Gun control advocates were among the loudest on Twitter after the Robb Elementary School shooting in Uvalde, Texas, which is the deadliest shooting at an American elementary school since the Sandy Hook massacre of the United States. 2012 in Newtown, Connecticut.

Moms Demand Action, a grassroots organization that advocates for armed violence that was founded after the Sandy Hook shooting, tweeted that “schools should be safe sanctuaries for our children, not where they are going to die.”

And the founder of the organization, Shannon Watts, published that school shootings are not acts of naturebut “acts of inaction, cowardice, man-made corruption by all lawmakers who refuse to pass data-proven laws to stop avoidable and senseless shootings like Ulvade.”

The arms control group Everytown for Gun Safety tweeted, “If the constant fear of armed violence is not a crisis, what is?”
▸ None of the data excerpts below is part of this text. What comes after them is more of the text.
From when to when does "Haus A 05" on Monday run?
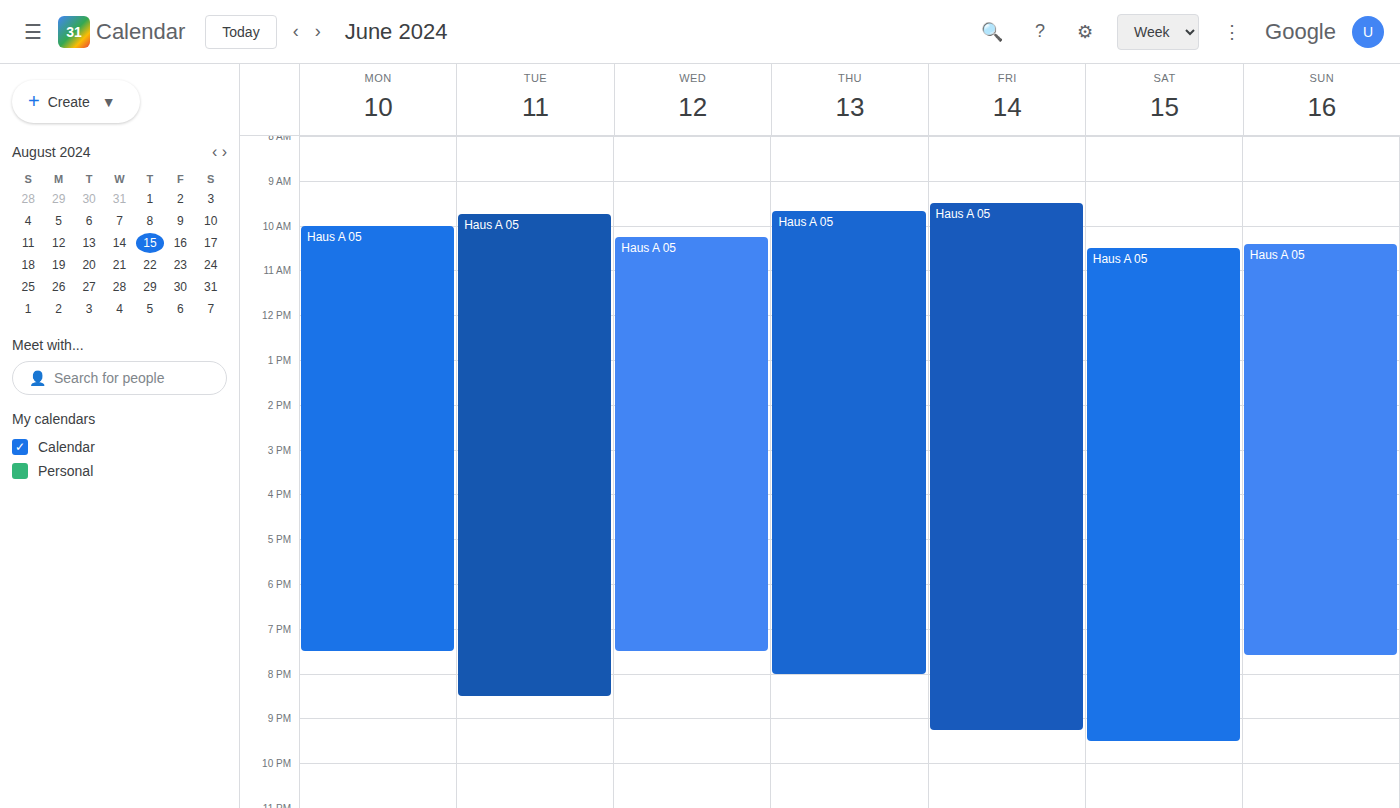
10:00 to 19:30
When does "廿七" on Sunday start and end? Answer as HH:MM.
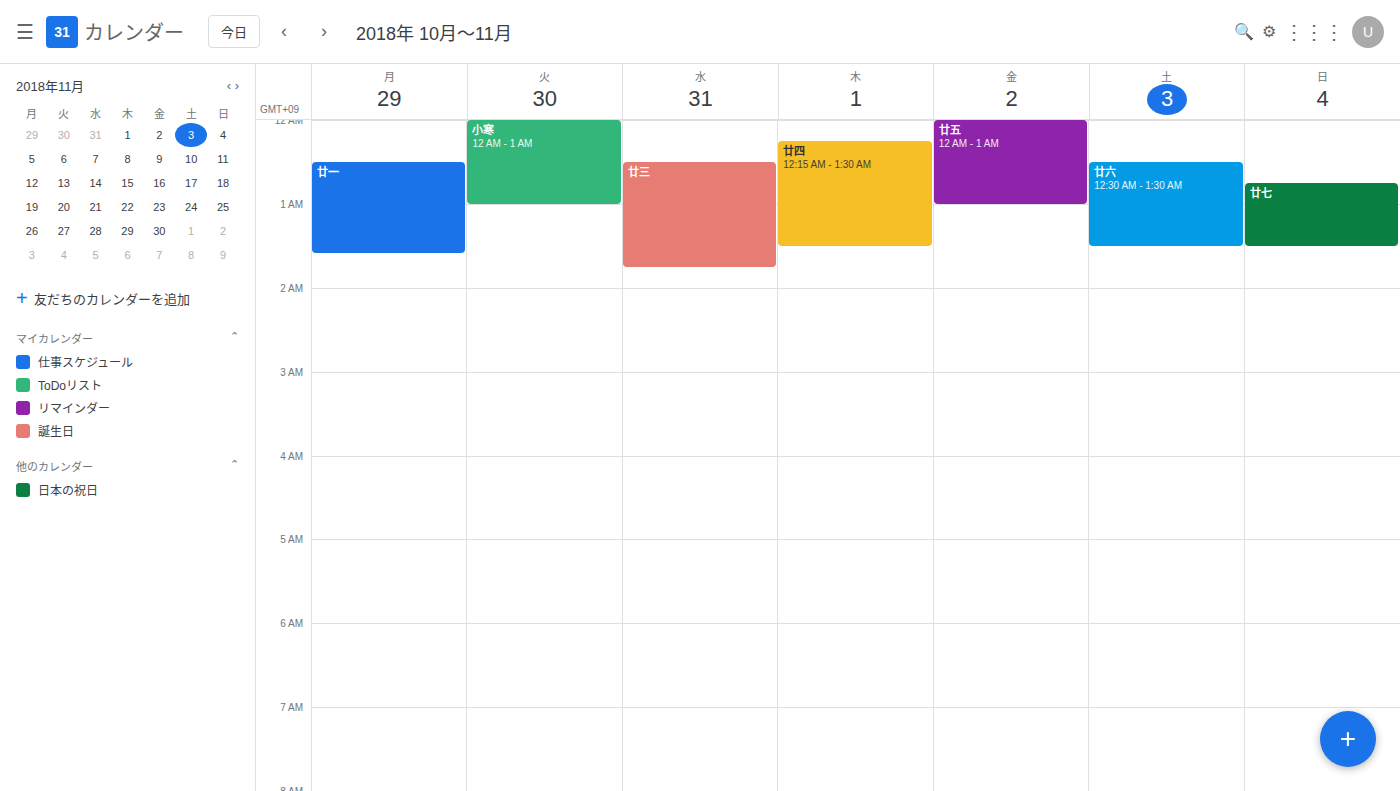
00:45 to 01:30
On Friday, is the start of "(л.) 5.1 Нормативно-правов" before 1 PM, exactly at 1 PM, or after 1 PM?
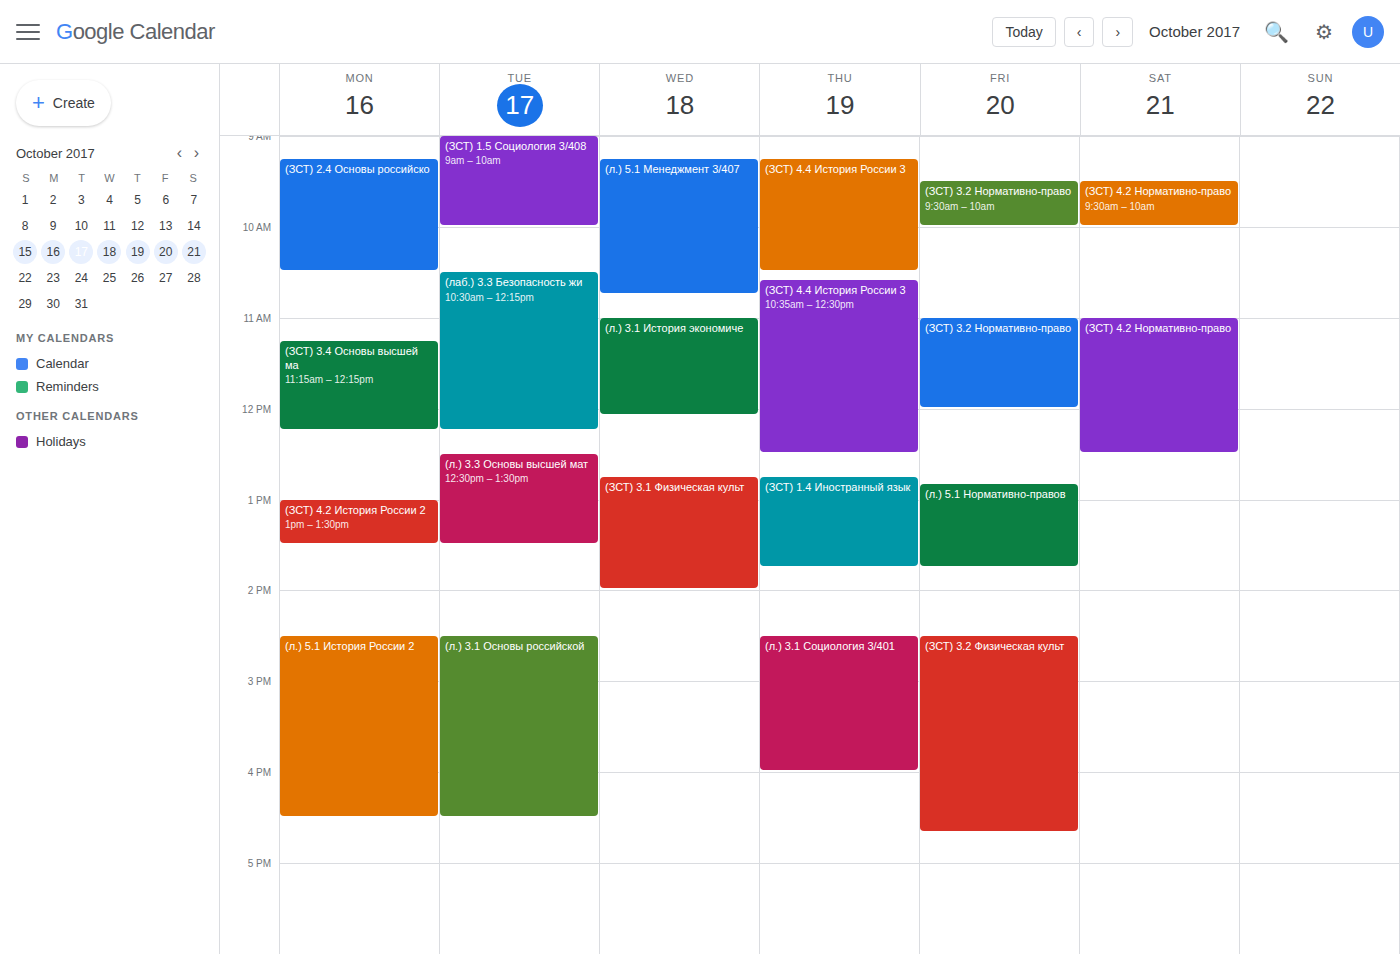
12:50 PM -- before 1 PM, 10 minutes above the 1 PM line.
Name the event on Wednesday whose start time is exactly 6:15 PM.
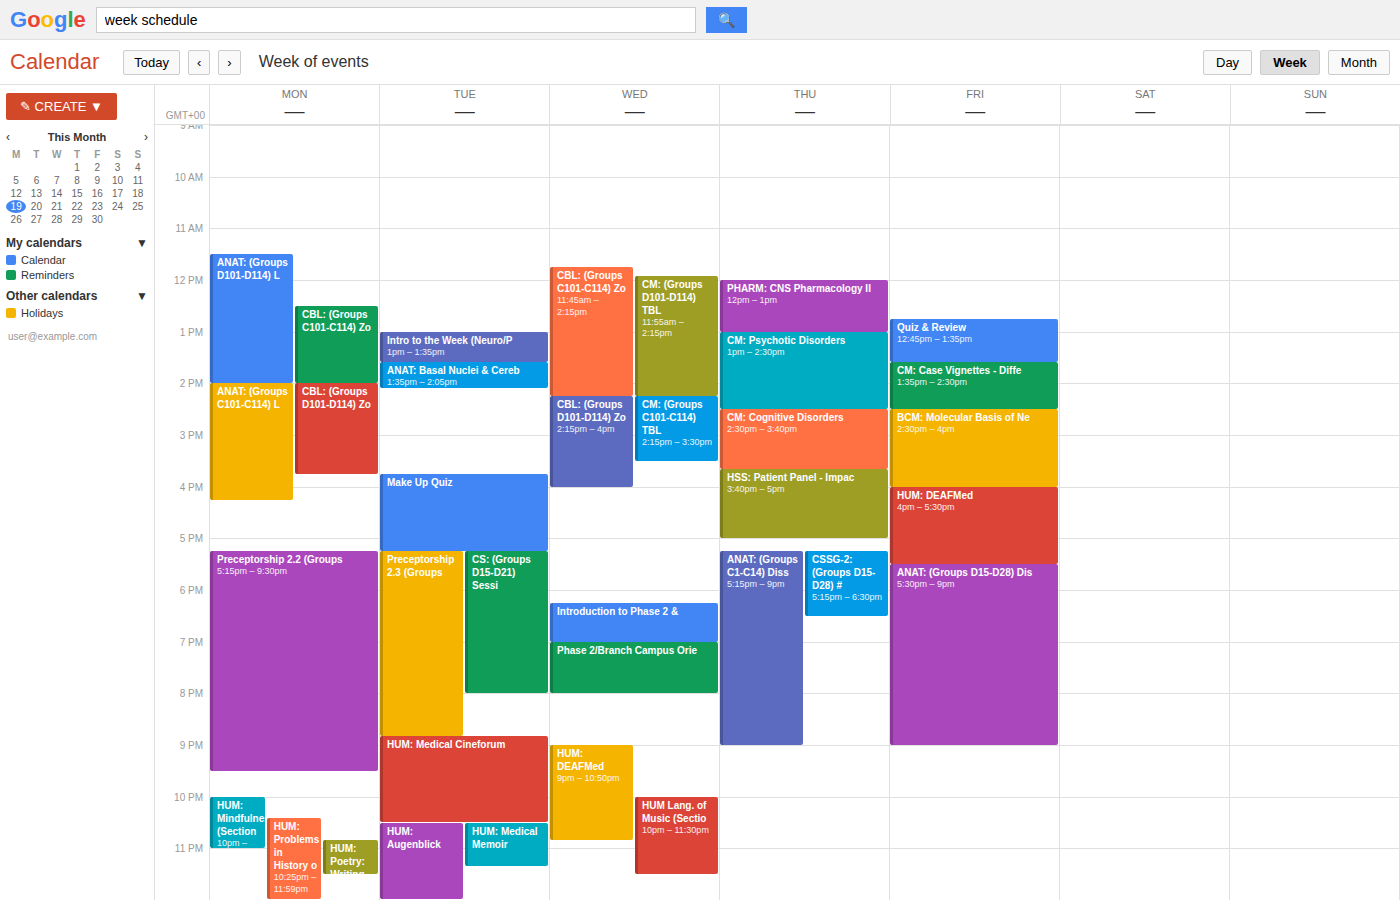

Former Arizona Congresswoman Gabrielle Giffords, who was seriously injured in a mass shooting in Tucson, Arizona in 2011, tweeted that she was “devastated” by the Texas Elementary School shooting and described it as “a unique American problem “.

“How many more children will be killed by guns? How many truncated young lives, shattered families, traumatized communities because our leaders refuse to act?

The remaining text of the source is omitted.